__TEXT__:
__________

In <2a0cceff.0210281526.46a65...@posting.google.com>, on 10/28/2002
   at 03:26 PM, nullde...@aol.com (Edward Green) said:

>No, no, no.  The paradox is _not_ symmetrical -- at least by any
>meaning I understand by "symmetrical".

I can't help the fact that you don't understand simple terms. With 4
clocks and point-of-contact signalling, each observer sees that his
measured time is greater than the measured time on a broken
trajectory. Thus each observer perceives his clock as running faster
than the other's. That's symmetrical.

>What Al shows is that the physical effects of acceleration on the
>clock are irrelevant -- however, the acceleration of one
>_trajectory_ is indeed relevant, and breaks the symmetry.

No; his thought experiment is intrinsically asymmetrical. Adding a
fourth clock restores the symmetry.

>Looks more like velocity to me, but let's not split hairs.

Sorry; typo. I meant &^2xî/&s or &v^i/&s, where s is interval.

>What I meant is that acceleration does not explicitly enter as a
>term in the Lorentz transformations.

That's certainly true.

>Um... have you studied calculus?

__________

__INPUT DATA__:
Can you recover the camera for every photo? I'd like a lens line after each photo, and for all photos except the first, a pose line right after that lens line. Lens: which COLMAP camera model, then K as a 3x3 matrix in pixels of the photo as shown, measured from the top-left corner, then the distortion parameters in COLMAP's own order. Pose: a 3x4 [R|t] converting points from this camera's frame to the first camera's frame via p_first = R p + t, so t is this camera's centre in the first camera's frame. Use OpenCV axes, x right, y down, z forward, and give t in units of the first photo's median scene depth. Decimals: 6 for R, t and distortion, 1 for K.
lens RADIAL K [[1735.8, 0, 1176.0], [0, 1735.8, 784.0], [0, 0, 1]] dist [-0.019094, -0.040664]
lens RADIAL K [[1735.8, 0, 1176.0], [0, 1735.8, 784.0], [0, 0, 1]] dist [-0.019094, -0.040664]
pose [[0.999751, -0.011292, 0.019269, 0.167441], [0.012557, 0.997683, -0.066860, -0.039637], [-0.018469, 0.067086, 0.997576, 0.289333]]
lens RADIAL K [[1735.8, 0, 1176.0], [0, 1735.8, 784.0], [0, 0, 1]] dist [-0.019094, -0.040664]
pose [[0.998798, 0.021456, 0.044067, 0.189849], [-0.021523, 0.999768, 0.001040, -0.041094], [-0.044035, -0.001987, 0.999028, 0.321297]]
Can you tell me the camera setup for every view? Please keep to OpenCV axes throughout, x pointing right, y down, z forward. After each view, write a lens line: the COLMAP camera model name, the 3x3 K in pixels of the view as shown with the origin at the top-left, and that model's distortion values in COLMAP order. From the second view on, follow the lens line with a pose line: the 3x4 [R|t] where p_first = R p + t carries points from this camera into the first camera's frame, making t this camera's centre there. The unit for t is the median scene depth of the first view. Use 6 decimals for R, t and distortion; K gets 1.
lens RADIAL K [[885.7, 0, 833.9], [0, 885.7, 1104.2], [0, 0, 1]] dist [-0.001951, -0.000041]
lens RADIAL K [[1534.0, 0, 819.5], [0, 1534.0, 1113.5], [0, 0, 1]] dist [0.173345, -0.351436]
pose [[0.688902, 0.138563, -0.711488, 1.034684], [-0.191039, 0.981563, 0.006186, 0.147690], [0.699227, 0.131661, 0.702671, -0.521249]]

__________

__ASSIGNMENT__: Extend the newsgroup exchange on clock symmetry and the Lorentz transformations, picking up right after its final line. The data has no connection to the text.

__TASK ANSWER__:
Better than you, it would seem

>And don't tell me I didn't say "infinitesimal"

Why would I tell you that? I'd be more likely to tell you that you
don't understand the difference between an integral and a sum.

>-- it would be obvious to a person of
>ordinary skill in the art what I was getting at.

Yes, it would be obvious that you don't understand the concept of a
limit. Maybe you should have taken a real Calculus class instead of
Calculus for Engineers.

>You are not trying
>out for advanced horse's ass placement, are you?

No; I'd stand no chance as long as you were in the running.

>Very impressive, for a programmer.  Unfortunately the subject is
>physics,

Then stop posting it to sci.math, where you are batting 0 for 5. You
might also stop posting to sci.logic, which is even less relevant. For
a while I thought that you were AP.

--
     Shmuel (Seymour J.) Metz, SysProg and JOAT
     Atid/2, Team OS/2, Team PL/I

Any unsolicited commercial junk E-mail will be subject to legal
action.  I reserve the right to publicly post or ridicule any
abusive E-mail.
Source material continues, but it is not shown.